— EXERCISE MATERIALS —
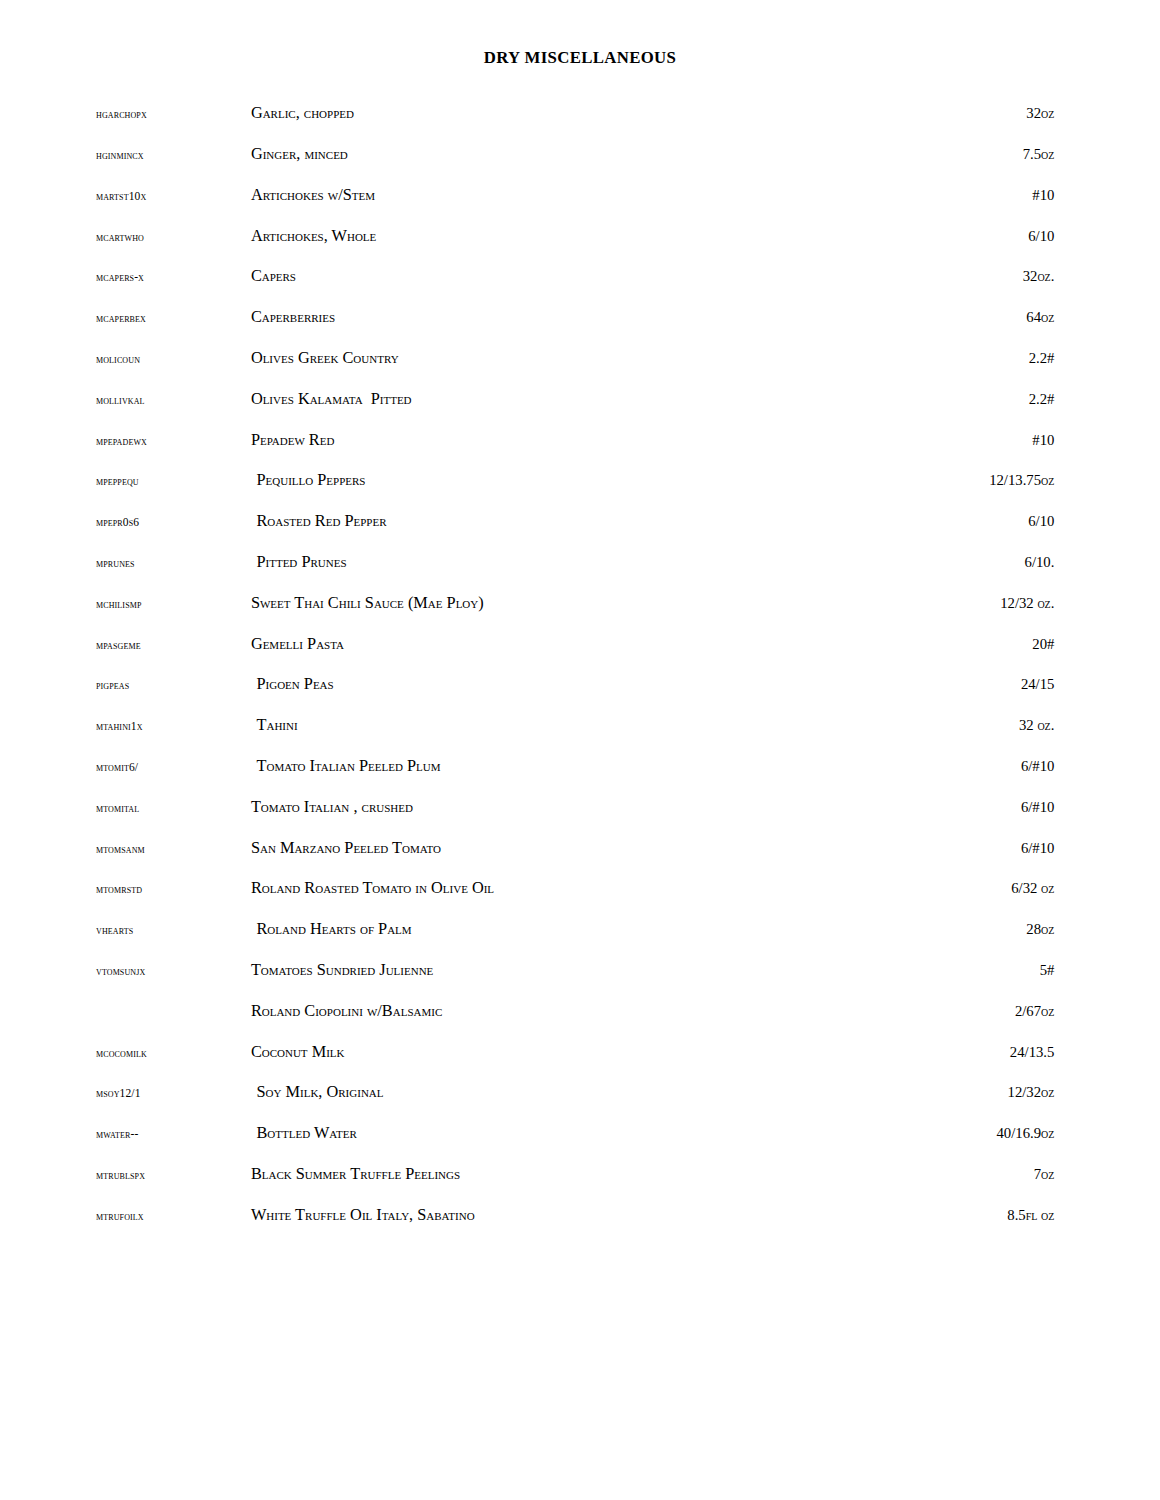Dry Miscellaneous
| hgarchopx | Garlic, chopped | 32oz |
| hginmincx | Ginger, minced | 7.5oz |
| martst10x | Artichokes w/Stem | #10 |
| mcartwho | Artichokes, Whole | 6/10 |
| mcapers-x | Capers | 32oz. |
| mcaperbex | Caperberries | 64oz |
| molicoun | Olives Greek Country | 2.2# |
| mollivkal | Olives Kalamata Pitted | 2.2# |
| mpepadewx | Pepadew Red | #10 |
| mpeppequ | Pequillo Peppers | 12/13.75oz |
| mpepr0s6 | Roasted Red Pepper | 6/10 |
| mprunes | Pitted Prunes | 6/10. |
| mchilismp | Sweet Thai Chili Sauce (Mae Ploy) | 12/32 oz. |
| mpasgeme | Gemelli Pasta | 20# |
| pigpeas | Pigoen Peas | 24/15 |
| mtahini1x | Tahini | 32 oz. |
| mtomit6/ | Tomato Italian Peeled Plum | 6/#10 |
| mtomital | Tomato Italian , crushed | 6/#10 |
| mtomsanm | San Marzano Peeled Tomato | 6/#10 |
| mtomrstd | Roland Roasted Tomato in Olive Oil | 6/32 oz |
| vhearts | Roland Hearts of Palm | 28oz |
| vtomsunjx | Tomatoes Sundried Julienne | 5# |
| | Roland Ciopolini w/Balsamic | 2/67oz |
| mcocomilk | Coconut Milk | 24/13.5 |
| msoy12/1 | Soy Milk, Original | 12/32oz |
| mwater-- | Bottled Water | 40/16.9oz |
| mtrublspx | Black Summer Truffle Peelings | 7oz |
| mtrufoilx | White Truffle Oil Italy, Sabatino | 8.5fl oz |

* * *

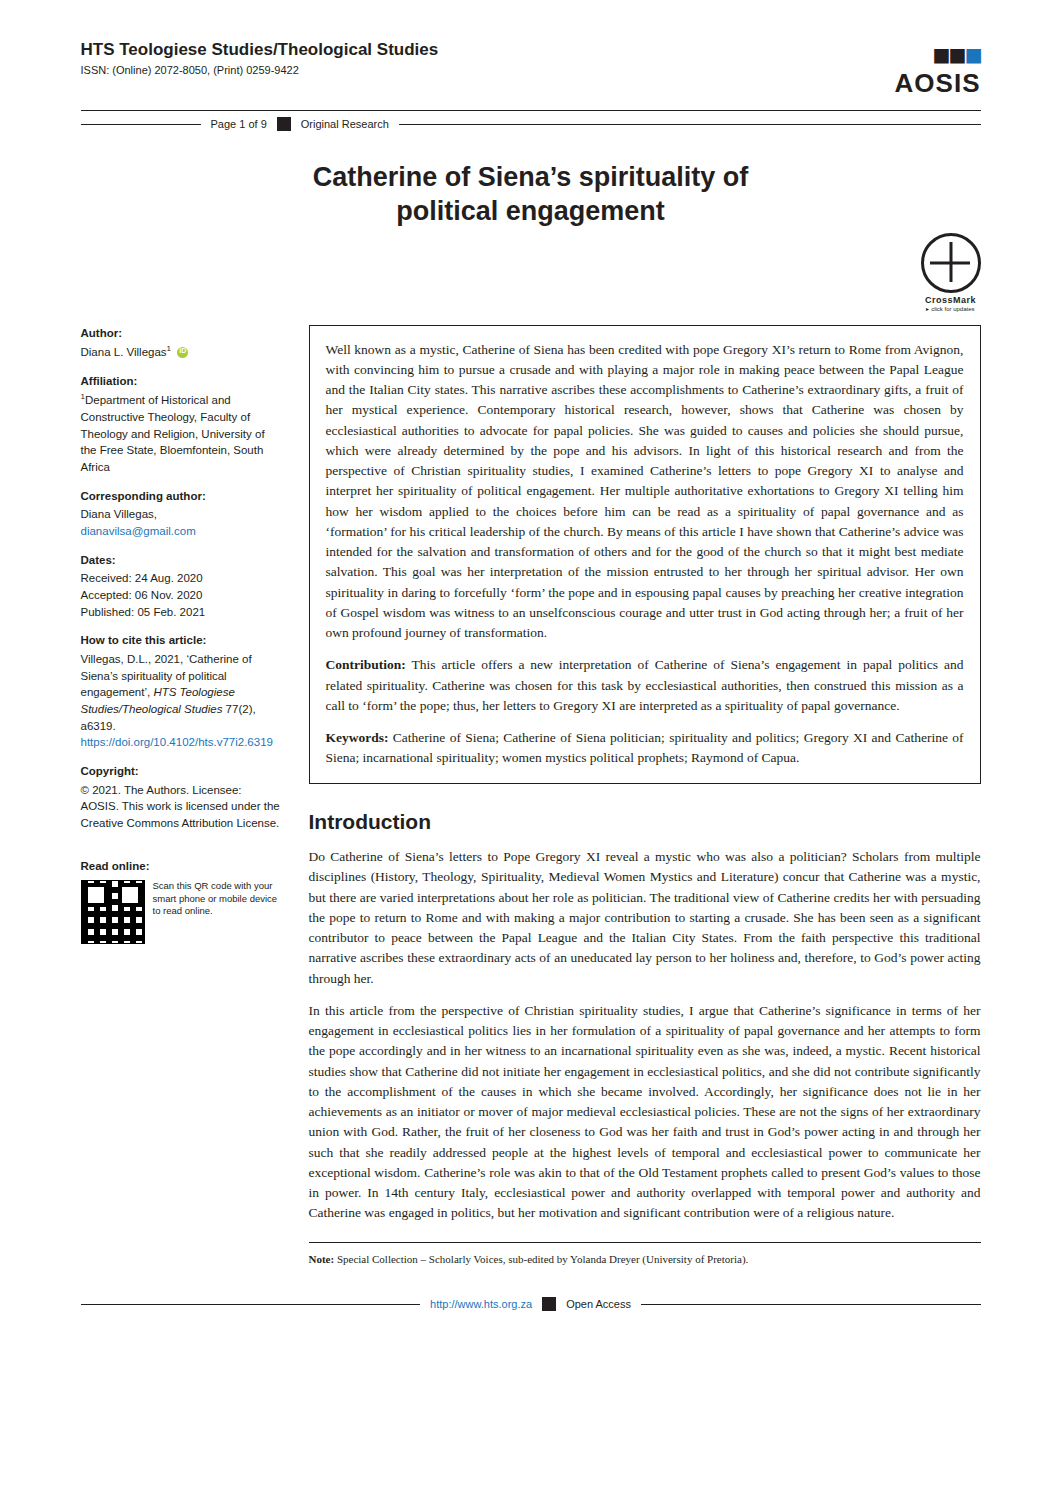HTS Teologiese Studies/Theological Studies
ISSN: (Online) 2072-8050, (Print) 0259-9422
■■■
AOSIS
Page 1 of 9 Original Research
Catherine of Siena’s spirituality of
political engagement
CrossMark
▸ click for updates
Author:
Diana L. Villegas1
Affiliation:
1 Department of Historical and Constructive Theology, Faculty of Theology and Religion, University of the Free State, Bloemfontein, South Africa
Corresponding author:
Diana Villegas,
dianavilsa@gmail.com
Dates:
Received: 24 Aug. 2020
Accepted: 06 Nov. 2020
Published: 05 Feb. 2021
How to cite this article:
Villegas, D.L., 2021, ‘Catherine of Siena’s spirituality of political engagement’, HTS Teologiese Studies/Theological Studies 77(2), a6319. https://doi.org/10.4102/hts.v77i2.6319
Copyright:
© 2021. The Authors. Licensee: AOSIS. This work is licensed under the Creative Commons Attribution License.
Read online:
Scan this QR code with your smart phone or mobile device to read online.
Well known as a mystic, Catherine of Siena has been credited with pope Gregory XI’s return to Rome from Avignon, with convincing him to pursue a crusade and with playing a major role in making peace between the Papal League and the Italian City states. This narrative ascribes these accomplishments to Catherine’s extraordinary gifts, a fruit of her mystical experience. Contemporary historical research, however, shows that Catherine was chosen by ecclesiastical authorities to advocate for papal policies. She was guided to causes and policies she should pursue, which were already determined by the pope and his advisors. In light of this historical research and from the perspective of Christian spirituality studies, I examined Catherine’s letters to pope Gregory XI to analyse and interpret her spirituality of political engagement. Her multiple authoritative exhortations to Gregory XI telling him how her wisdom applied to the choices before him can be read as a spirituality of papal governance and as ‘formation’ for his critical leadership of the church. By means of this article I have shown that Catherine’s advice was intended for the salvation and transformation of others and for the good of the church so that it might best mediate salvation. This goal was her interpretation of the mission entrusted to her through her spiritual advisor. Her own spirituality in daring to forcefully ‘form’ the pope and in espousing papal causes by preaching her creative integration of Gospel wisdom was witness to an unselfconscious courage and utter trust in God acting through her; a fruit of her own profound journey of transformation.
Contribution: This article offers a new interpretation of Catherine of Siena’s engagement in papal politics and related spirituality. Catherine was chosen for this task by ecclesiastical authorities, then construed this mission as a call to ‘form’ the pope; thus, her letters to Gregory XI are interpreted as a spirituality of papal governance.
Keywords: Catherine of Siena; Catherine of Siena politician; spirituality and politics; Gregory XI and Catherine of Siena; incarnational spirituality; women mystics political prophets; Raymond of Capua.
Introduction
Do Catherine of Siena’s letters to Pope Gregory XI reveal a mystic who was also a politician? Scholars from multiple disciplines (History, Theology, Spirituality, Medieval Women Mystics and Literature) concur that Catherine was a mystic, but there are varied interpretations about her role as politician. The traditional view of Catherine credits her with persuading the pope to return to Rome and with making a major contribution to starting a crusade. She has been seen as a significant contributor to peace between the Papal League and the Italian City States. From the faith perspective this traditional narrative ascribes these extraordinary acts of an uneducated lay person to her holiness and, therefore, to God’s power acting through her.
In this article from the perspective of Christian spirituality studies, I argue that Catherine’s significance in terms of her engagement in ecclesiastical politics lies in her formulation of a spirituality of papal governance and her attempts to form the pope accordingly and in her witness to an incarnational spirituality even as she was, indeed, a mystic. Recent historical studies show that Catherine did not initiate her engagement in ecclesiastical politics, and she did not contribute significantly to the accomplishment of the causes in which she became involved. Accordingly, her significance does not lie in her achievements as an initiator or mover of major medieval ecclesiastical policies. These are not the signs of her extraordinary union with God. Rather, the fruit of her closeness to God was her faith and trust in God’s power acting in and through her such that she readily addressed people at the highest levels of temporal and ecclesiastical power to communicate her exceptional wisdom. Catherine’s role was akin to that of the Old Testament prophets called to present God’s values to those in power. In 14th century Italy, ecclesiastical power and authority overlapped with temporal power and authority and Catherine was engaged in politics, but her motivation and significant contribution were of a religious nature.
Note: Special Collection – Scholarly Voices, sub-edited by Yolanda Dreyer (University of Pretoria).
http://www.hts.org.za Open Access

— INSTRUCTIONS FOR THE TASK —
From the line containing "Tahini | 32 oz. |" down to the line containing "Sabatino | 8.5fl oz |" in the material above, reproduce every line exactly, including the two end lines.

— WRITTEN ANSWER —
| mtahini1x | Tahini | 32 oz. |
| mtomit6/ | Tomato Italian Peeled Plum | 6/#10 |
| mtomital | Tomato Italian , crushed | 6/#10 |
| mtomsanm | San Marzano Peeled Tomato | 6/#10 |
| mtomrstd | Roland Roasted Tomato in Olive Oil | 6/32 oz |
| vhearts | Roland Hearts of Palm | 28oz |
| vtomsunjx | Tomatoes Sundried Julienne | 5# |
| | Roland Ciopolini w/Balsamic | 2/67oz |
| mcocomilk | Coconut Milk | 24/13.5 |
| msoy12/1 | Soy Milk, Original | 12/32oz |
| mwater-- | Bottled Water | 40/16.9oz |
| mtrublspx | Black Summer Truffle Peelings | 7oz |
| mtrufoilx | White Truffle Oil Italy, Sabatino | 8.5fl oz |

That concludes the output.